Aty Uleng, Fellow, IDPC Asia Regional Fellowship Programme, Makassar, Indonesia
Emily Rowe, Harm Reduction International, Bali, Indonesia
Historically, drug use in Makassar was concentrated among injecting drug use communities, but owing to the increasing scarcity of heroin and the accessibility of methamphetamines (an amphetamine-type stimulant (ATS)) in the area, drug use trends are shifting. Makassar is a port city located in the geographically strategic eastern part of the Indonesian archipelago. Narcotics and precursors enter via the harbor and then are distributed to other parts of Indonesia. Makassar could be considered a pioneer in harm reduction, however in the past several years owing to a decline in international aid, harm reduction is no longer considered a priority area, fallen wayside to other pressing health, legal and social concerns. Nevertheless, Makassar has the 5th largest HIV burden in the island nation, 60% of which identify as people who use drugs.
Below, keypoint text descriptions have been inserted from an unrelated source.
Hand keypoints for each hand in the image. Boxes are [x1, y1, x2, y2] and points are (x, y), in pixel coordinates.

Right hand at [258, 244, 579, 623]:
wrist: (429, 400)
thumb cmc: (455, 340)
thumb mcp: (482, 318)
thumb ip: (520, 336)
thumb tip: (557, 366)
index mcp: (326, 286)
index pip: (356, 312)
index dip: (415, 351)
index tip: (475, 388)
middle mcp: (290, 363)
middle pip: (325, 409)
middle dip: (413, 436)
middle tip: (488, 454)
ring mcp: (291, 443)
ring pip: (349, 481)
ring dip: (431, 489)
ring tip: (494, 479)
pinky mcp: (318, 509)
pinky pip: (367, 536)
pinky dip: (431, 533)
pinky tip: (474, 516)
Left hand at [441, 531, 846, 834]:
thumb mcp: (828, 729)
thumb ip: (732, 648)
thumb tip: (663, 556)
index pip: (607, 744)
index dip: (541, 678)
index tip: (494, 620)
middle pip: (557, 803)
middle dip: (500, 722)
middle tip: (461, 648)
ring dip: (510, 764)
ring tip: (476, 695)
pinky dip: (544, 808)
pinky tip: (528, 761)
In order to revitalize harm reduction work in the city, Aty Uleng Hamid, a Fellow under IDPC’s Asia Regional Fellowship Programme 2017 – 2018 (RFP), brought together stakeholders and harm reduction advocates to draft a more responsive harm reduction local level policy that is more reflective of current drug use trends. Previous work on harm reduction concentrated on injecting drug use, and the running of a well-established needle/syringe programme (NSP), methadone maintenance treatment (MMT) and recovery programmes, however stakeholders have yet to respond to the growing ATS issue. In Makassar, ATS use is to be found among all sectors of society and the correlation between HIV incidence via sexual transmission and ATS is increasingly acknowledged by healthcare providers and policy makers.
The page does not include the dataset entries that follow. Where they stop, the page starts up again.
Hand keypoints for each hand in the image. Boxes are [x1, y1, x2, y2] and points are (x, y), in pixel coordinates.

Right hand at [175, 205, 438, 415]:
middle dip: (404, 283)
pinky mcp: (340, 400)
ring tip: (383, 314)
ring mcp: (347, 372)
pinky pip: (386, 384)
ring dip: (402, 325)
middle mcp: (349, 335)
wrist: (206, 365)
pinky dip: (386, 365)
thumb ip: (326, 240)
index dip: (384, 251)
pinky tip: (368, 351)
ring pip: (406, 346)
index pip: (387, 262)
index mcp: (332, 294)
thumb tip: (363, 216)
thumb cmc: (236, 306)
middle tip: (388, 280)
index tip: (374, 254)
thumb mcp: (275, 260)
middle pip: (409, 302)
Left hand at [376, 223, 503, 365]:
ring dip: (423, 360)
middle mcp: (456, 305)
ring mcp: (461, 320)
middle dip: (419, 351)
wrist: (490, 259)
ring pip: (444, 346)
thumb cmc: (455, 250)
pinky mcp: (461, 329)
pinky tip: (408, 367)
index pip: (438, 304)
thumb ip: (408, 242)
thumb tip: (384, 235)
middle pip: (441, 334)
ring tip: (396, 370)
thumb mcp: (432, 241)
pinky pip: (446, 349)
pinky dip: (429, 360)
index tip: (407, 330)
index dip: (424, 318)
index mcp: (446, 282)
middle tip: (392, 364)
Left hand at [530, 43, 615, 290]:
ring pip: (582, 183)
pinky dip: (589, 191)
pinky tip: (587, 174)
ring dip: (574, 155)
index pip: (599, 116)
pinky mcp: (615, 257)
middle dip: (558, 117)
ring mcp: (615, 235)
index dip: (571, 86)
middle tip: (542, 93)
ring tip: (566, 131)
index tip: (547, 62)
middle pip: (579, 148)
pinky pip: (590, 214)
The level of commitment and atmosphere of collaboration demonstrated by the cross-sectoral participants was tangible. The workshop highlighted the fact that a local policy addressing Harm Reduction and HIV services (including human rights aspects and service equity) is best designed through community collaboration and consultation with local and international advocates. This collaborative process ensured that the draft local harm reduction policy acknowledged the input and needs of all stakeholders, and fostered increased government investment in meeting gaps in the Harm Reduction and HIV-related response in Makassar.